__What is being asked__:
Rewrite the rows below with every "speedometer" renamed to "speed gauge", changing nothing else. Leave the pictures out of your answer.

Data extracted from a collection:
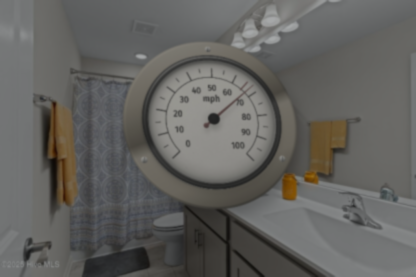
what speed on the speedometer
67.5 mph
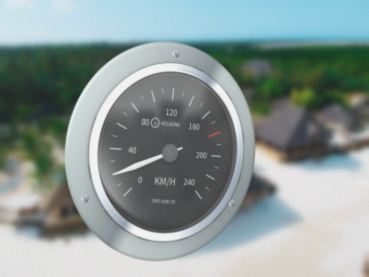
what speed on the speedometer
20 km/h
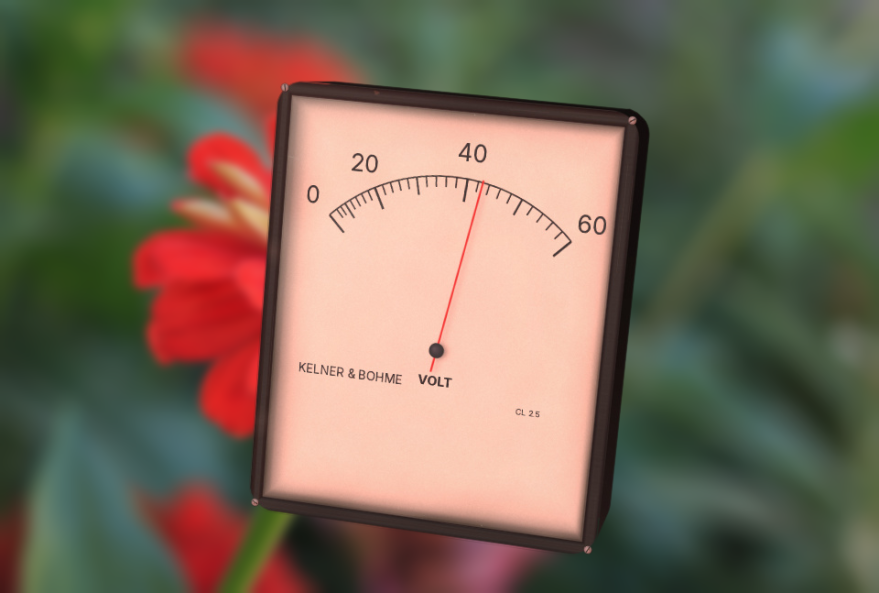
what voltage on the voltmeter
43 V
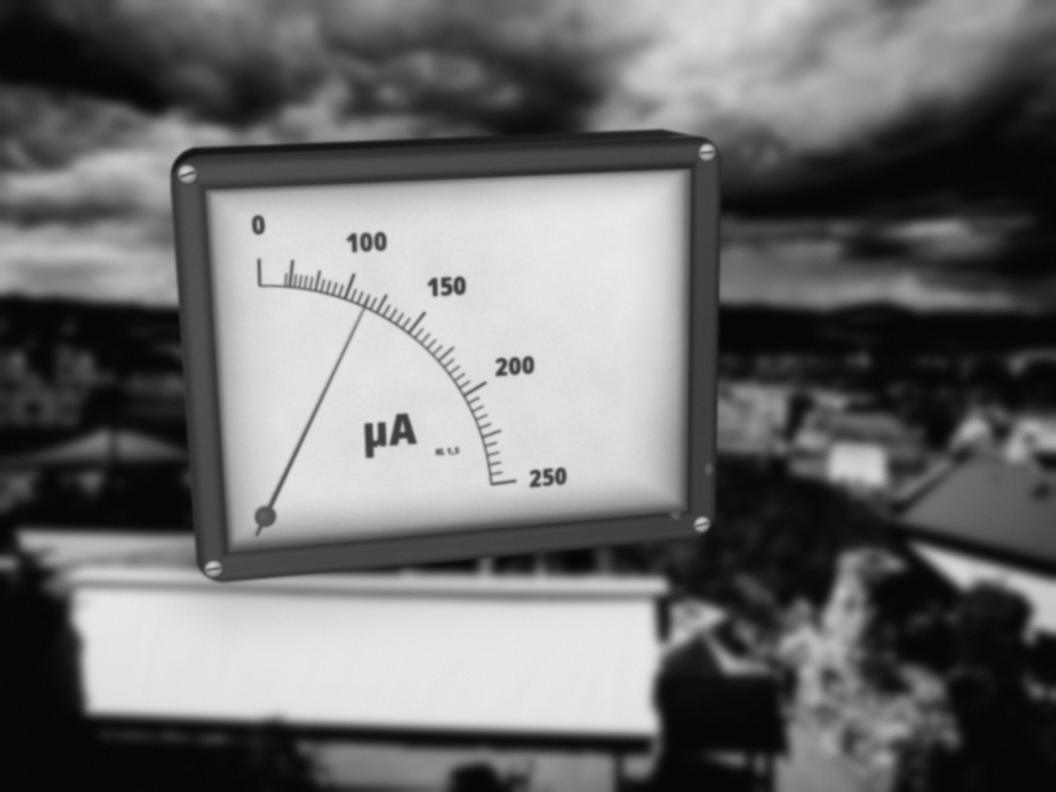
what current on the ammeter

__Exercise solution__:
what speed on the speed gauge
67.5 mph
what speed on the speed gauge
20 km/h
what voltage on the voltmeter
43 V
what current on the ammeter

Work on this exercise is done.